Teaching computers to see and hear
Meet Dr. Tali Dekel
New scientists
Dr. Tali Dekel
Developing an algorithm for reconstructing the scene’s geometry from 2D image data always come with the limitation that the subject must be observed from at least two different viewpoints at the same time. This requires either the subject or the camera to be stationary. Interpreting the three-dimensionality of the scene when both camera and object are in motion has remained a fundamental stumbling block in the field of computer vision.
Today, as a Senior Research Scientist at Google in Cambridge, Massachusetts, Dr. Tali Dekel has developed a solution to this challenge through combining fundamental knowledge in computer vision and deep learning. Deep learning—a subset of artificial intelligence where machines can learn directly by observing large amounts of data—is revolutionizing computer vision and graphics.
To “teach” a computer to predict the physical dimensions of a human from 2D images, Dr. Dekel discovered a surprising new source of data: thousands of YouTube videos of the “Mannequin Challenge”—a viral Internet trend in which people imitate mannequins by freezing in place while a moving camera films them. Because the subjects in the videos are stationary, it is possible to accurately estimate the geometry of the entire scene, including the people in it. Using a large collection of such videos as training examples, Dr. Dekel designed the first deep learning-based model that takes an input video with a moving camera and accurately interprets the geometry of any moving human in it. Future applications of this technology are numerous—from advanced computer graphic effects to revealing obstructed objects in videos.
Looking to listen
Even in a noisy setting, humans are able to tune their attention to one particular voice while filtering out the surrounding, extraneous noise. Dr. Dekel took on the challenge of achieving this “cocktail party effect” computationally and developed a model for separating overlapping audio signals in videos.
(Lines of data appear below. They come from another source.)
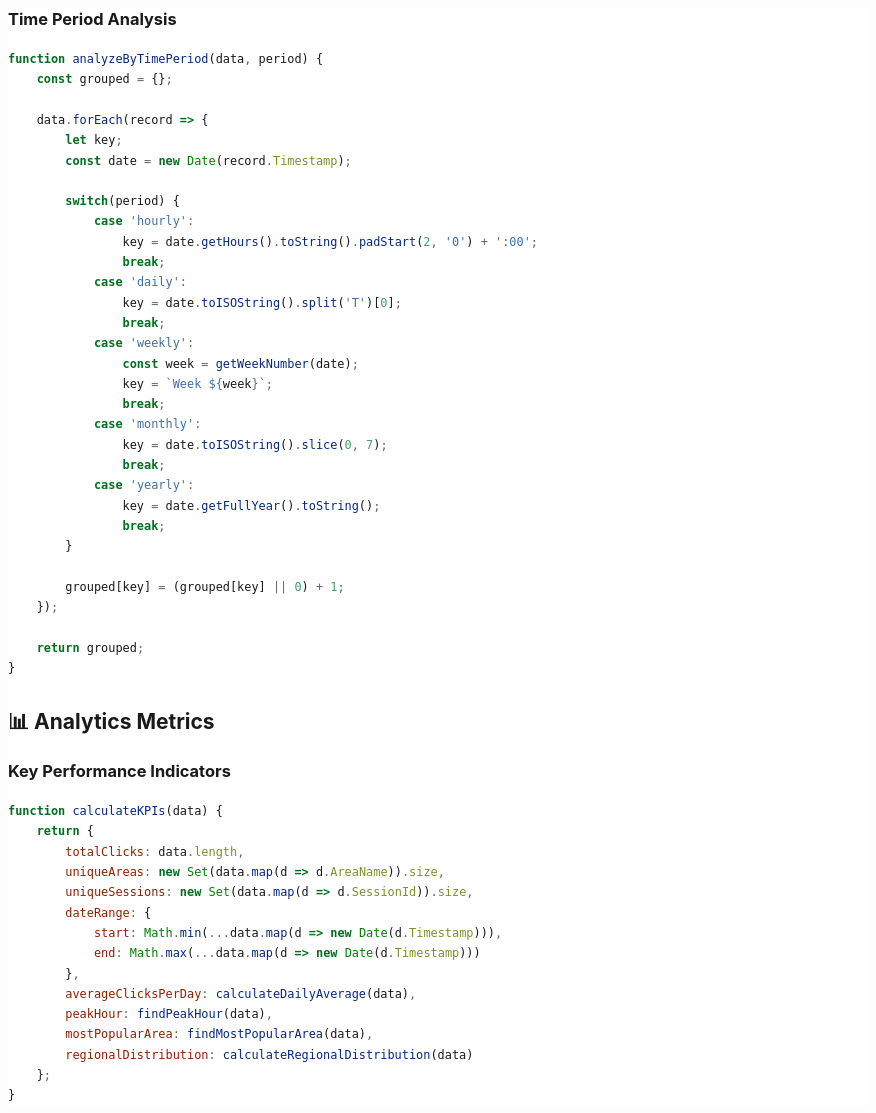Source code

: ### Time Period Analysis
```javascript
function analyzeByTimePeriod(data, period) {
    const grouped = {};
    
    data.forEach(record => {
        let key;
        const date = new Date(record.Timestamp);
        
        switch(period) {
            case 'hourly':
                key = date.getHours().toString().padStart(2, '0') + ':00';
                break;
            case 'daily':
                key = date.toISOString().split('T')[0];
                break;
            case 'weekly':
                const week = getWeekNumber(date);
                key = `Week ${week}`;
                break;
            case 'monthly':
                key = date.toISOString().slice(0, 7);
                break;
            case 'yearly':
                key = date.getFullYear().toString();
                break;
        }
        
        grouped[key] = (grouped[key] || 0) + 1;
    });
    
    return grouped;
}
```

## 📊 Analytics Metrics

### Key Performance Indicators
```javascript
function calculateKPIs(data) {
    return {
        totalClicks: data.length,
        uniqueAreas: new Set(data.map(d => d.AreaName)).size,
        uniqueSessions: new Set(data.map(d => d.SessionId)).size,
        dateRange: {
            start: Math.min(...data.map(d => new Date(d.Timestamp))),
            end: Math.max(...data.map(d => new Date(d.Timestamp)))
        },
        averageClicksPerDay: calculateDailyAverage(data),
        peakHour: findPeakHour(data),
        mostPopularArea: findMostPopularArea(data),
        regionalDistribution: calculateRegionalDistribution(data)
    };
}
```
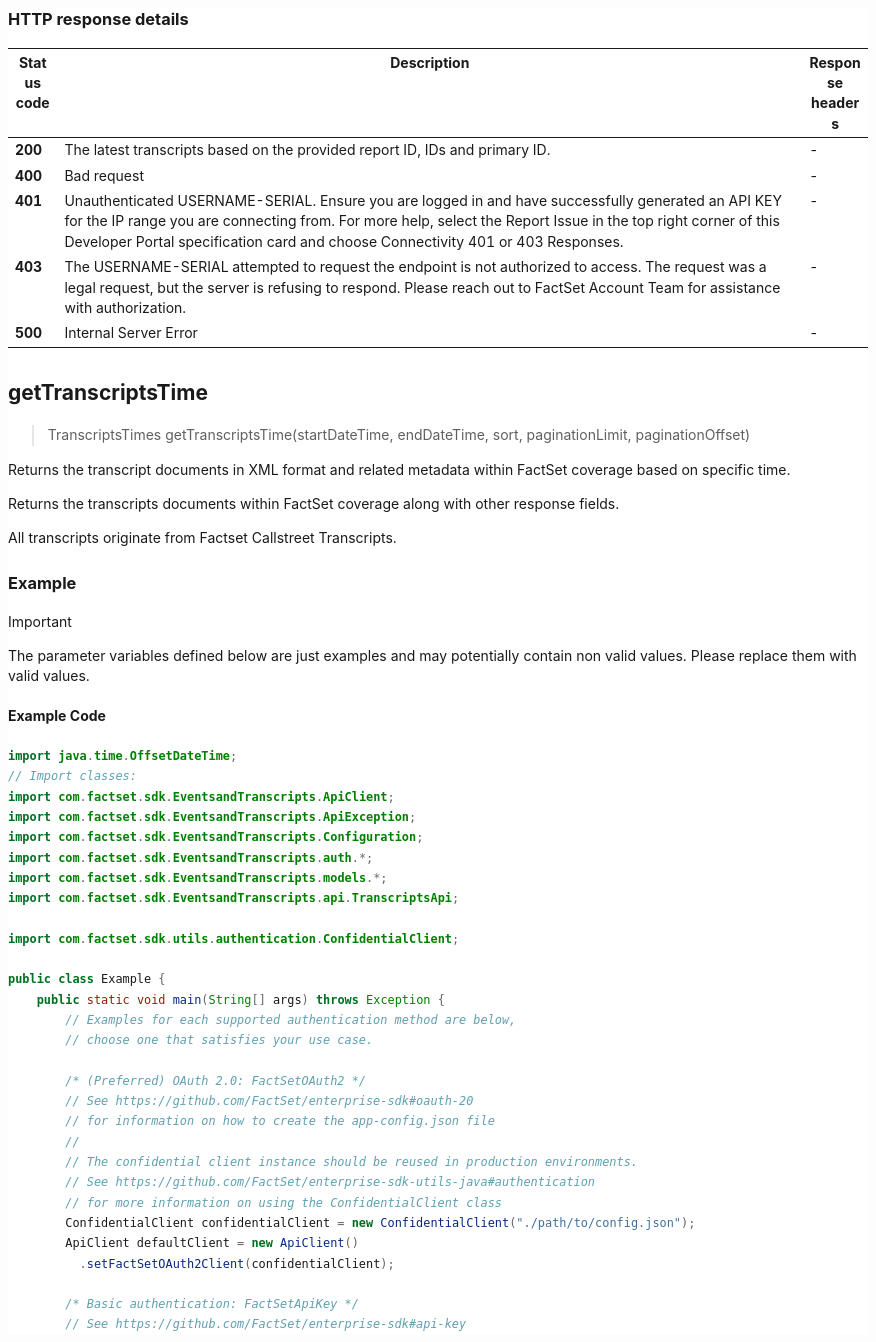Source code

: ### HTTP response details
| Status code | Description | Response headers |
|-------------|-------------|------------------|
| **200** | The latest transcripts based on the provided report ID, IDs and primary ID. |  -  |
| **400** | Bad request |  -  |
| **401** | Unauthenticated USERNAME-SERIAL. Ensure you are logged in and have successfully generated an API KEY for the IP range you are connecting from. For more help, select the Report Issue in the top right corner of this Developer Portal specification card and choose Connectivity 401 or 403 Responses. |  -  |
| **403** | The USERNAME-SERIAL attempted to request the endpoint is not authorized to access. The request was a legal request, but the server is refusing to respond. Please reach out to FactSet Account Team for assistance with authorization. |  -  |
| **500** | Internal Server Error |  -  |


## getTranscriptsTime

> TranscriptsTimes getTranscriptsTime(startDateTime, endDateTime, sort, paginationLimit, paginationOffset)

Returns the transcript documents in XML format and related metadata within FactSet coverage based on specific time.

Returns the transcripts documents within FactSet coverage along with other
response fields. 

All transcripts originate from Factset Callstreet Transcripts.


### Example

> [!IMPORTANT]
> The parameter variables defined below are just examples and may potentially contain non valid values. Please replace them with valid values.

#### Example Code

```java
import java.time.OffsetDateTime;
// Import classes:
import com.factset.sdk.EventsandTranscripts.ApiClient;
import com.factset.sdk.EventsandTranscripts.ApiException;
import com.factset.sdk.EventsandTranscripts.Configuration;
import com.factset.sdk.EventsandTranscripts.auth.*;
import com.factset.sdk.EventsandTranscripts.models.*;
import com.factset.sdk.EventsandTranscripts.api.TranscriptsApi;

import com.factset.sdk.utils.authentication.ConfidentialClient;

public class Example {
    public static void main(String[] args) throws Exception {
        // Examples for each supported authentication method are below,
        // choose one that satisfies your use case.

        /* (Preferred) OAuth 2.0: FactSetOAuth2 */
        // See https://github.com/FactSet/enterprise-sdk#oauth-20
        // for information on how to create the app-config.json file
        //
        // The confidential client instance should be reused in production environments.
        // See https://github.com/FactSet/enterprise-sdk-utils-java#authentication
        // for more information on using the ConfidentialClient class
        ConfidentialClient confidentialClient = new ConfidentialClient("./path/to/config.json");
        ApiClient defaultClient = new ApiClient()
          .setFactSetOAuth2Client(confidentialClient);

        /* Basic authentication: FactSetApiKey */
        // See https://github.com/FactSet/enterprise-sdk#api-key
```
The key idea was to use visual signals available in an ordinary video to process the audio signal. Dr. Dekel designed a deep learning-based model that analyzes the visual facial movement of a person speaking (e.g., mouth movements) and associates it with the sound it produces. The model could then successfully differentiate between overlapping audio signals of multiple speakers in a video and produce a clean speech track for each person in the video. This model has the potential to unlock latent properties of human voices and faces, and could be useful in a variety of applications such as biometric identification, surveillance, and hearing aid improvement.
Dr. Dekel earned her BSc and MSc in electrical engineering, both cum laude, from Tel Aviv University (in 2007 and 2009). After interning at the Disney Research lab at ETH Zürich (the Swiss Federal Institute of Technology), she returned to Tel Aviv University to complete her PhD in electrical engineering and computer vision in 2015. With the support of a Rothschild Postdoctoral Fellowship and the Israel National Postdoctoral Award Program for Advancing Women in Science, in which she was a Clore Fellow, Dr. Dekel worked in the MIT Computer Science and Artificial Intelligence Lab (CSAIL) under Prof. William T. Freeman from 2014 until 2016. She is a Senior Research Scientist at Google’s Machine Perception Group in Cambridge, Massachusetts. She will join the faculty of the Department of Computer Science and Applied Mathematics at the Weizmann Institute in September 2020.
Dr. Dekel was awarded the Prof. Norman W. Rosenberg Memorial Prize at Tel Aviv University in 2013, and an Excellence Scholarship from the Tel Aviv University School of Electrical Engineering in 2009. She won a scholarship from RAD Data Communications, Ltd. in 2005. Dr. Dekel is married and the mother of two boys.
Dr. Dekel is supported by the Clore Israel Foundation.